MUMBAI: How do you deal with unexpected financial events, such as medical emergencies or job loss? Most people are unprepared for such events and are eventually forced to dip into their savings. Some already have a financial plan in place to meet any exigencies and their life goals.
To be sure, financial planning and advice are taken much more seriously globally, while Indians are slowly opening up to it.
Ahead of Word Financial Planning Day, which falls on 4 October this year, Mint spoke with a Bengaluru-based family about their decision to opt for a financial planner and how their 10-year financial plan helped them achieve their goals.

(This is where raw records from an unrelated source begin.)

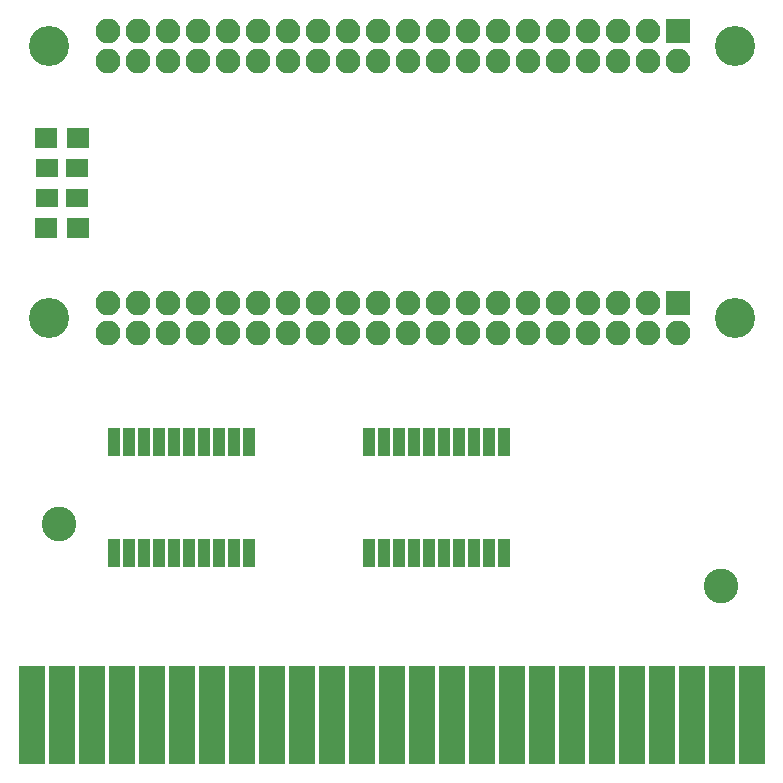
<source format=gbr>
G04 #@! TF.FileFunction,Soldermask,Bot*
%FSLAX46Y46*%
G04 Gerber Fmt 4.6, Leading zero omitted, Abs format (unit mm)*
G04 Created by KiCad (PCBNEW 4.0.7) date 01/19/18 22:03:17*
%MOMM*%
%LPD*%
G01*
G04 APERTURE LIST*
%ADD10C,0.100000*%
%ADD11C,2.940000*%
%ADD12R,2.200000X8.400000*%
%ADD13R,1.000000X2.350000*%
%ADD14R,2.100000X2.100000*%
%ADD15O,2.100000X2.100000*%
%ADD16C,3.400000*%
%ADD17R,1.900000X1.650000*%
%ADD18R,1.900000X1.700000*%
G04 APERTURE END LIST*
D10*
D11*
X185333640Y-98897440D03*
D12*
X187949840Y-109827440D03*
X185409840Y-109827440D03*
X182869840Y-109827440D03*
X180329840Y-109827440D03*
X177789840Y-109827440D03*
X175249840Y-109827440D03*
X172709840Y-109827440D03*
X170169840Y-109827440D03*
X167629840Y-109827440D03*
X165089840Y-109827440D03*
X162549840Y-109827440D03*
X160009840Y-109827440D03*
X157469840Y-109827440D03*
X154929840Y-109827440D03*
X152389840Y-109827440D03*
X149849840Y-109827440D03*
X147309840Y-109827440D03*
X144769840Y-109827440D03*
X142229840Y-109827440D03*
X139689840Y-109827440D03*
X137149840Y-109827440D03*
X134609840Y-109827440D03*
X132069840Y-109827440D03*
X129529840Y-109827440D03*
X126989840Y-109827440D03*
D11*
X129334260Y-93695520D03*
D13*
X155575000Y-86740000D03*
X156845000Y-86740000D03*
X158115000Y-86740000D03*
X159385000Y-86740000D03*
X160655000Y-86740000D03*
X161925000Y-86740000D03*
X163195000Y-86740000D03*
X164465000Y-86740000D03*
X165735000Y-86740000D03*
X167005000Y-86740000D03*
X167005000Y-96140000D03*
X165735000Y-96140000D03*
X164465000Y-96140000D03*
X163195000Y-96140000D03*
X161925000Y-96140000D03*
X160655000Y-96140000D03*
X159385000Y-96140000D03*
X158115000Y-96140000D03*
X156845000Y-96140000D03*
X155575000Y-96140000D03*
X133985000Y-86740000D03*
X135255000Y-86740000D03*
X136525000Y-86740000D03*
X137795000Y-86740000D03*
X139065000Y-86740000D03*
X140335000Y-86740000D03*
X141605000Y-86740000D03*
X142875000Y-86740000D03*
X144145000Y-86740000D03*
X145415000Y-86740000D03*
X145415000Y-96140000D03*
X144145000Y-96140000D03*
X142875000Y-96140000D03*
X141605000Y-96140000D03*
X140335000Y-96140000D03*
X139065000Y-96140000D03*
X137795000Y-96140000D03*
X136525000Y-96140000D03*
X135255000Y-96140000D03*
X133985000Y-96140000D03*
D14*
X181674000Y-74930000D03*
D15*
X181674000Y-77470000D03*
X179134000Y-74930000D03*
X179134000Y-77470000D03*
X176594000Y-74930000D03*
X176594000Y-77470000D03*
X174054000Y-74930000D03*
X174054000Y-77470000D03*
X171514000Y-74930000D03*
X171514000Y-77470000D03*
X168974000Y-74930000D03*
X168974000Y-77470000D03*
X166434000Y-74930000D03*
X166434000Y-77470000D03*
X163894000Y-74930000D03*
X163894000Y-77470000D03*
X161354000Y-74930000D03*
X161354000Y-77470000D03*
X158814000Y-74930000D03*
X158814000Y-77470000D03*
X156274000Y-74930000D03*
X156274000Y-77470000D03*
X153734000Y-74930000D03*
X153734000Y-77470000D03*
X151194000Y-74930000D03*
X151194000Y-77470000D03*
X148654000Y-74930000D03*
X148654000Y-77470000D03*
X146114000Y-74930000D03*
X146114000Y-77470000D03*
X143574000Y-74930000D03*
X143574000Y-77470000D03*
X141034000Y-74930000D03*
X141034000Y-77470000D03*
X138494000Y-74930000D03*
X138494000Y-77470000D03*
X135954000Y-74930000D03*
X135954000Y-77470000D03*
X133414000Y-74930000D03*
X133414000Y-77470000D03*
D14*
X181674000Y-51943000D03*
D15*
X181674000Y-54483000D03*
X179134000Y-51943000D03*
X179134000Y-54483000D03*
X176594000Y-51943000D03*
X176594000Y-54483000D03*
X174054000Y-51943000D03*
X174054000Y-54483000D03*
X171514000Y-51943000D03*
X171514000Y-54483000D03*
X168974000Y-51943000D03*
X168974000Y-54483000D03*
X166434000Y-51943000D03*
X166434000Y-54483000D03*
X163894000Y-51943000D03*
X163894000Y-54483000D03*
X161354000Y-51943000D03*
X161354000Y-54483000D03*
X158814000Y-51943000D03*
X158814000Y-54483000D03*
X156274000Y-51943000D03*
X156274000Y-54483000D03*
X153734000Y-51943000D03*
X153734000Y-54483000D03*
X151194000Y-51943000D03*
X151194000Y-54483000D03*
X148654000Y-51943000D03*
X148654000Y-54483000D03*
X146114000Y-51943000D03*
X146114000Y-54483000D03*
X143574000Y-51943000D03*
X143574000Y-54483000D03*
X141034000Y-51943000D03*
X141034000Y-54483000D03*
X138494000Y-51943000D03*
X138494000Y-54483000D03*
X135954000Y-51943000D03*
X135954000Y-54483000D03*
X133414000Y-51943000D03*
X133414000Y-54483000D03*
D16*
X128500000Y-76213000D03*
X128500000Y-53213000D03*
X186500000Y-53213000D03*
X186500000Y-76213000D03*
X186500000Y-76213000D03*
X186500000Y-53213000D03*
X128500000Y-53213000D03*
X128500000Y-76213000D03*
D17*
X128290000Y-63500000D03*
X130790000Y-63500000D03*
X130790000Y-66040000D03*
X128290000Y-66040000D03*
D18*
X128190000Y-60960000D03*
X130890000Y-60960000D03*
X128190000Y-68580000D03*
X130890000Y-68580000D03*
M02*

</source>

Sreekumar, 50, who works in the information technology (IT) sector, says the wake-up call for his family came when his father fell ill suddenly. “He was admitted to the intensive care unit of an hospital and the treatment lasted more than three months. The recovery was short and, eventually, my father died, in 2012," he recalls.
Sreekumar and his two sisters had employer insurance that covered their father’s treatment as well, but even the combined limits of these health covers were not enough to meet the treatment costs. This led to a significant depletion of family finances.
Around the same time, Lovaii Navlakhi, a Sebi-registered investment advisor (RIA) and chief executive officer of International Money Matters, told him about the financial planning services offered by his company. “It helped that Navlakhi was a neighbour," Sreekumar says. “Until then, we did some bit of financial planning by ourselves. But we were also looking for a structured approach to our finances and wanted to make sure that we had enough funds set aside for contingencies," he adds.